Chemist solves riddle killer diseases

Chemist solves riddle of killer diseases

2:27 PM, 24th June 2011
Chemist solves riddle of killer diseases
Christian Marcus Pedersen, Danish Synthetic Chemist.

Bacterial poison Anthrax, septicemia and meningitis are some of the planet’s most deadly infections. In part because doctors lack basic insights to prevent and cure diseases caused by so called Gram-positive bacteria. Now, a chemist from the University of Copenhagen has revealed the mechanism behind these deadly infections.

COPENHAGEN, DENMARK: By creating a synthetic version of a Gram-bacterial endotoxin, Danish Synthetic Chemist Christian Marcus Pedersen has made a contribution that’ll compel immune biologists to revise their textbooks. More importantly, he has paved the first steps of the way towards new and effective types of antibiotics.

The research results were attained in collaboration with Professor Richard R Schmidt, University of Konstanz and biologists at the Leibniz-Zentrum für Medizin und Biowissenschaften in Borstel, Germany. “No one knew what substance Gram-positive bacteria released to make us sick. But because Pedersen can supply us with substances that are entirely pure and have a known structure and composition, we are able to get a more precise answer as to why we show symptoms when these bacteria enter our body,” explained Professor Ulrich Zähringer, leader of the Centre in Borstel.
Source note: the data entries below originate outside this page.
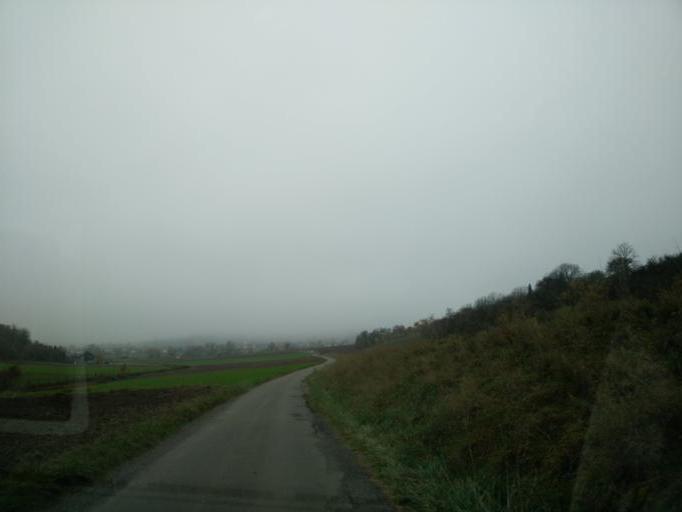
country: DE
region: Baden-Wuerttemberg
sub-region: Tuebingen Region
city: Rottenburg
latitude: 48.5334
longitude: 8.9773
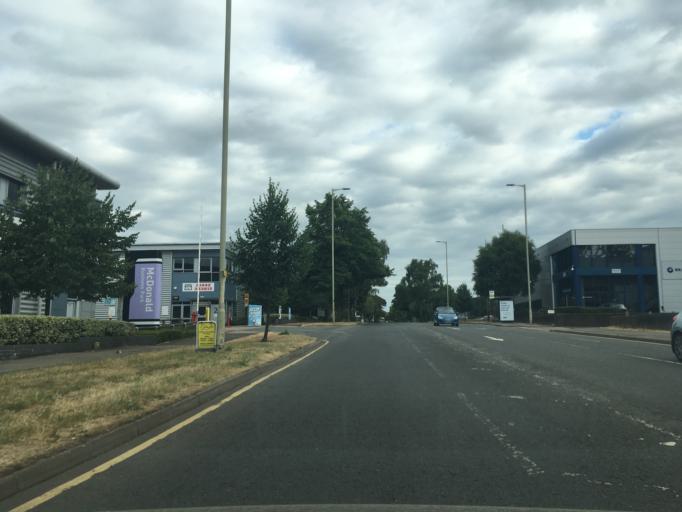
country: GB
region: England
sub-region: Hertfordshire
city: Hemel Hempstead
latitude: 51.7664
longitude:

“Biologists have been trying to isolate this poison from living organisms for years. But the substance has a number of active groups. That is to say, the spiked parts of the molecule which enable the entire molecule to bind to cells. This makes it extremely difficult to purify. And dirty molecules are not conducive to viable research. Therefore, it’s a great advantage to fabricate the substance synthetically, because we can ‘build’ a molecule,” said Pedersen.

Lipoteichoic acid consists of 335 atoms combined in tangle, the complexity of which has made it difficult to collect. These synthetic biomolecules are a fantastic tool for biologists in the investigation of Gram-positive bacteria’s attack mechanisms.

“When it comes to these bacteria, there is still no one who knows precisely what on the bacteria activates the immune system. But we can build the precise parts of the structure that we want to. And biologists can examine how what we have built reacts with the immune system,” said Pedersen.

The results, presented in a series of articles in the esteemed journal Organic & Biomolecular Chemistry, can be used in the development of antibiotics to kill some of the multi-resistant bacterial strains which cause headaches for hospitals worldwide. Christian Marcus Pedersen is currently seeking funding to broaden the scope of his work.